- EXCERTO SELECIONADO
----

Kebapcheta, kyufteta e almôndegas

Anthony Georgieff – do site vagabond.bg

Estou sentado no pátio da casa de pasto sem nome na aldeia de Leshten, nas faldas ocidentais dos Rodopes1. A visão diante de mim é magnífica – o sol está a pôr-se sobre o Pirin2, e seus últimos raios pintam de vermelho escuro as casas de barro e madeira próximas. A rakyia3 caseira que provei é provavelmente a melhor no sudoeste da Bulgária, a shopska4 foi feita com tomates rosa escolhidos a dedo, e o queijo branco é simplesmente fabuloso.

Um homem de uns oitenta anos sobe devagar o caminho para o restaurante.

Olá! – diz ele.

Metade da aldeia – conta-me Yuri, o proprietário do restaurante – está agora a passar. A outra metade é a esposa desse homem.

– Olá! – diz o homem novamente, aproximando-se. – Você sabe o que Ivan Vazov disse a algumas pessoas na sua cidade natal? Vão trabalhar, vocês não prestam para nada! Então, foi para debaixo de uma árvore beber uma cerveja.

O grande ancião da literatura búlgara era de facto conhecido pela sua propensão para boa comida e bebida. O autor de Sob o Jugo, o clássico búlgaro do século XIX, tem algumas descrições insuperáveis ​​da nossa maneira de comer e beber. Pode-se ver nas suas obras que, em muitos casos, a devoção aos guisados otomanos ​​à base de beringela, amplamente polvilhados com salsa fresca e acompanhados de robustos tintos, mitigou o seu feroz nacionalismo antiturco. O que a “primeira metade da aldeia de Leshten” está a omitir, no entanto, é que antes de Ivan Vazov tomar uma cerveja debaixo de uma árvore, provavelmente tinha comido um par de kebapche (O singular é kebapche [ler kebápche] e o plural kebapcheta [ler kebápcheta]).

kyifte

Kyufteta grelhados; também podem ser parzheno (fritos) mas assim só se servem ao almoço. Aqui, guarnecidos com salada de couves; ao lado, lyutenitsa.

----

- LINHAS DE DADOS
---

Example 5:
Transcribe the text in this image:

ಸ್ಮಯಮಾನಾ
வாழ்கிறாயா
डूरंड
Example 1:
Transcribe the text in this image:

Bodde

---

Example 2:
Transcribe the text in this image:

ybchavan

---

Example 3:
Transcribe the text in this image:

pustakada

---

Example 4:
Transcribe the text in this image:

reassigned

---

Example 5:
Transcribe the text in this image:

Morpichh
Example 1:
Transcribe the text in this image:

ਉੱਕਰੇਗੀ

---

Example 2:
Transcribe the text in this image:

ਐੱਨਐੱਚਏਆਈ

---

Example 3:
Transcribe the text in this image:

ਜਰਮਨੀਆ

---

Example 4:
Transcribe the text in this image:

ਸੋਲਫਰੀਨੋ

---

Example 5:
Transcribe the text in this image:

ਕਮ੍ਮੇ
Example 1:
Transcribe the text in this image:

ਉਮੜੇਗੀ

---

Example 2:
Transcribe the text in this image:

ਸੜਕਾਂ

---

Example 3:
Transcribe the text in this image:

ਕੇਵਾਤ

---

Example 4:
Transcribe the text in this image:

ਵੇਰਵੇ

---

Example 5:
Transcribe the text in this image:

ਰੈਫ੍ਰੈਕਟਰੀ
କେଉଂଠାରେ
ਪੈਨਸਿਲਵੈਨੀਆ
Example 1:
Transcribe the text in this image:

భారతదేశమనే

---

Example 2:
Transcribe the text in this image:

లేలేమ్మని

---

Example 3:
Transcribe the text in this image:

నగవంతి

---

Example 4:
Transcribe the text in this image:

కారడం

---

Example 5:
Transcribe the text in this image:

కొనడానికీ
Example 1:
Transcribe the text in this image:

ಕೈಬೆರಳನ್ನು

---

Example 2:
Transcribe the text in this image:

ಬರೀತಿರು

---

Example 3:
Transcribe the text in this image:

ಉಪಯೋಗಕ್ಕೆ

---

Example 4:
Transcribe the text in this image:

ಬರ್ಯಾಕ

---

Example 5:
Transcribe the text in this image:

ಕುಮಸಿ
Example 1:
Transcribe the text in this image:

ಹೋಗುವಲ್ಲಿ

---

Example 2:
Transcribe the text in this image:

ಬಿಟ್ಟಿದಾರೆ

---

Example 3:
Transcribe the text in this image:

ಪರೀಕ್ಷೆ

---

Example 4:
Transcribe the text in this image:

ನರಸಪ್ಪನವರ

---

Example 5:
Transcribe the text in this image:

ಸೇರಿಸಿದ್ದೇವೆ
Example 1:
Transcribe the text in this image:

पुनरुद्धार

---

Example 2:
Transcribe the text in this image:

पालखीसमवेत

----

- TAREFAS A REALIZAR
a. Diga se cada afirmação abaixo está de acordo com o excerto sobre kebapcheta e kyufteta. Responda sim ou não e cite literalmente as palavras do texto que o decidem.
(i) Yuri é o proprietário do restaurante.
(ii) Os kyufteta parzheno servem-se ao jantar.
(iii) O homem que sobe o caminho tem uns oitenta anos.
b. Prossiga o excerto sobre kebapcheta e kyufteta a partir do ponto em que termina.

- RESULTADOS
a.
(i) Sim: "conta-me Yuri, o proprietário do restaurante".
(ii) Não: "mas assim só se servem ao almoço".
(iii) Sim: "Um homem de uns oitenta anos sobe devagar o caminho para o restaurante."

b.
Fonte: Bulgarian Spices

Pouco se sabe sobre como ou quando este prato essencialmente oriental foi importado para as terras búlgaras. Provavelmente chegou com os otomanos nos séculos XIV e XV, mas o que é certo é que, embora a maioria dos búlgaros considere o kebapche como um dos alimentos básicos da sua culinária, ele penetrou não só na Bulgária, mas muito além – nos confins dos Balcãs e até mesmo na Itália e na Austro-Hungria.

No início do século XX, o kebapche era a mania culinária da Bulgária recém-independente. Os historiadores indicam que Sófia era célebre em todas as partes dos Balcãs pelos seus numerosos quiosques e bares de kebapche. Sair para comer uma dúzia de kebaptche e algumas cervejas geladas era absolutamente obrigatório e era praticado pelos jovens e pelos velhos, homens e mulheres. Todos descobriram da maneira mais fácil, tal como Ivan Vazov, que a bebida mais apropriada para complementar um kebaptche era uma cerveja gelada. Os melhores sítios de kebaptche eram geralmente associados a uma cervejaria – Primeira Shumenska, Segunda Shumenska5, etc.

Após a Segunda Guerra Mundial, todos estes sítios foram fechados, já que tudo deveria pertencer ao Estado. O kebaptche desafiou os comissários, no entanto. Rapidamente emergiu como um dos quatro pratos disponíveis nos restaurantes estatais búlgaros até 1989, sendo os outros três o irmão redondo, o kyufte, o bife de porco e o shishche, uma espetada com vários pequenos pedaços de carne. Uma combinação deles é chamada meshana skara (grelhada mista) e, como era mais cara, era considerada uma refeição festiva – várias gerações de búlgaros se casaram a comer meshana skara e lyutenitsa6.

A situação no início do século XXI é completamente diferente. Os visitantes atuais de Sófia e de outros lugares podem participar de menus às vezes extremamente longos, mas note que todos eles terão kebaptche e kyufte nalgum momento.

kyufte

Kebapcheta e kyufteta (singular, kebaptche e kyufte; plural kebaptcheta e kyufteta)
Fonte: vagabond.bg

Muitos perguntarão, com inteira justificação, o que torna o kebaptche tão diferente do kyufte.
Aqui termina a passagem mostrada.